Standard Setups for Mirror Descent

Ball setup: Taking \(\Phi(x) = \frac{1}{2}||x||^2\) on \(\mathcal D = \mathbb R^n\), the function \(\Phi\) is a mirror map and strongly convex w.r.t \(||\cdot ||_2\), and furthermore, the associated Bregman divergence is given by

\begin{align} D_{\Phi}(x,y) =& \Phi(x) - \Phi(y) - \nabla\Phi(y)^T(x-y) \newline =& \frac{||x||^2}{2} - \frac{||y||^2}{2} - y^T(x-y) \newline =& \frac{1}{2}||x-y||^2. \end{align}

In this case, the mirror descent is exactly equivalent to projected subgradient descent.

Simplex setup: Now we focus on case where \(\Phi(x) = \sum x_i\log x_i\) and the simplex \(\mathcal D = \{x_i\ge 0, \sum x_i = 1\}\).

Step formula: From computation, we can know that

\[x_i^{(k+1)} = e^{-\eta g_i^{(k)}}x_i^{(k)} / Z,\]

for some normalization constant \(Z\). Note that this update formula is just the multiplicative weight updating.

Strong convexity: From computation, we can know that \(\Phi(x)\) is 1-strongly convex w.r.t 1-norm, i.e.

\[\Phi(y) - \Phi(x) - \nabla\Phi(x)^T(y-x) \ge \frac{1}{2}||x-y||_1^2.\]

Hence, we have \(\rho = 1\).

Diameter: Direct computation will show that \(-\log n\le\Phi(x)\le 0\).
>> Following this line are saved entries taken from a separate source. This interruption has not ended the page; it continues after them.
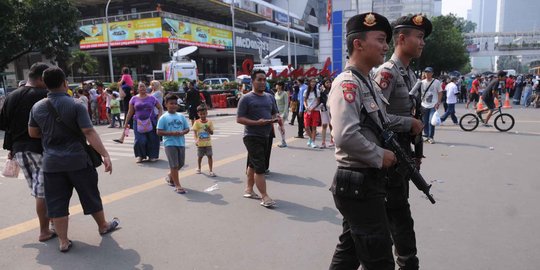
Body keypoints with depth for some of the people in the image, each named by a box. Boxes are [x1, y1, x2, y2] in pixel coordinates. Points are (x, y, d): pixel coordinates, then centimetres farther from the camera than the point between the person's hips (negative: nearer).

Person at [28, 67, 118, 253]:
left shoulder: (37, 107, 1)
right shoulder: (76, 105, -13)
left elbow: (32, 133, 11)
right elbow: (89, 133, -20)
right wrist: (105, 155, -22)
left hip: (51, 162, 3)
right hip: (77, 160, -3)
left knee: (57, 202, 9)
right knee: (90, 196, 13)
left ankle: (63, 241, 14)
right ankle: (103, 226, 31)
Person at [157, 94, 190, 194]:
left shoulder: (181, 116, 8)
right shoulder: (163, 117, -4)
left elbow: (187, 129, 11)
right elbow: (159, 132, -8)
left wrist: (182, 132, -11)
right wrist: (171, 133, -18)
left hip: (181, 143, 5)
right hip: (170, 143, -5)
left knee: (180, 163, 14)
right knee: (174, 165, -4)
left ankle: (170, 176, 40)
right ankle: (177, 185, 2)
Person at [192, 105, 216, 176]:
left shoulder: (209, 122, -1)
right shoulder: (197, 122, -6)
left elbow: (212, 133, 1)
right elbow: (194, 132, -11)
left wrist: (209, 129, -20)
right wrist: (196, 140, -25)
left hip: (208, 143, 1)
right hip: (200, 143, -1)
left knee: (210, 156, -3)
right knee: (200, 156, 13)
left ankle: (211, 171, 2)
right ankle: (198, 168, 36)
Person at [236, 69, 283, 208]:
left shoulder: (270, 97, 12)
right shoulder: (246, 98, -8)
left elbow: (275, 113, 22)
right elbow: (239, 119, -12)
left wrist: (276, 118, -2)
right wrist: (256, 122, -23)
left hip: (265, 136, 7)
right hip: (252, 137, -7)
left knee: (253, 164, 19)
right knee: (260, 167, -10)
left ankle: (249, 189, 32)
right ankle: (264, 197, -6)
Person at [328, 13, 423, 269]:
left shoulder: (367, 82, 12)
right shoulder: (347, 83, -20)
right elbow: (346, 137, -32)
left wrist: (408, 123, 17)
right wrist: (380, 156, -19)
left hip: (366, 181, 10)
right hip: (359, 184, -10)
Hence, \(R^2 \le \log n\).

Final result: We have the following theorem.

Let \(f\) be 1-Lipschitz functions on \(||\cdot||_1\). Then, the mirror descent with the mirror map discussed above outputs \(x\) in \(T\) iterations such that

\[f(x) - \min_x f(x) \le \sqrt{\frac{2\log n}{T}}.\]

In comparison, projected gradient descent gives \(\sqrt{\frac{n}{T}}\), which is much larger.
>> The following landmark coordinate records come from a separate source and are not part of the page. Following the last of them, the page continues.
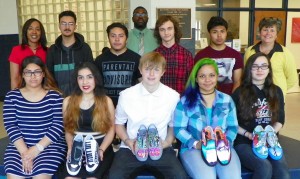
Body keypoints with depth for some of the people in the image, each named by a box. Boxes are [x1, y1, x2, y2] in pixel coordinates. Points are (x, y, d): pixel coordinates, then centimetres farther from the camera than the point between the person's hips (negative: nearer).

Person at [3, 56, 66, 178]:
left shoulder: (54, 96, 2)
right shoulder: (12, 96, 7)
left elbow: (58, 125, -5)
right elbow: (10, 126, -1)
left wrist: (38, 148, -14)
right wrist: (24, 152, -14)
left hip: (50, 145, -1)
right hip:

Note that the proofs of projected subgradient descent in the previous post and the mirror descent in this post do not require that we are solving the same convex function \(f\). Based on this observation, we can easily extend the previous results to the online setting. For the online mirror descent(online subgradient descent is a special case of online mirror descent), we have

\[\sum_{s=0}^{t-1}(f(x^{(s)}) - f(x)) \le RL\sqrt{\frac{2t}{\rho}},\]

which shows that the regret is \(O(\sqrt{t})\).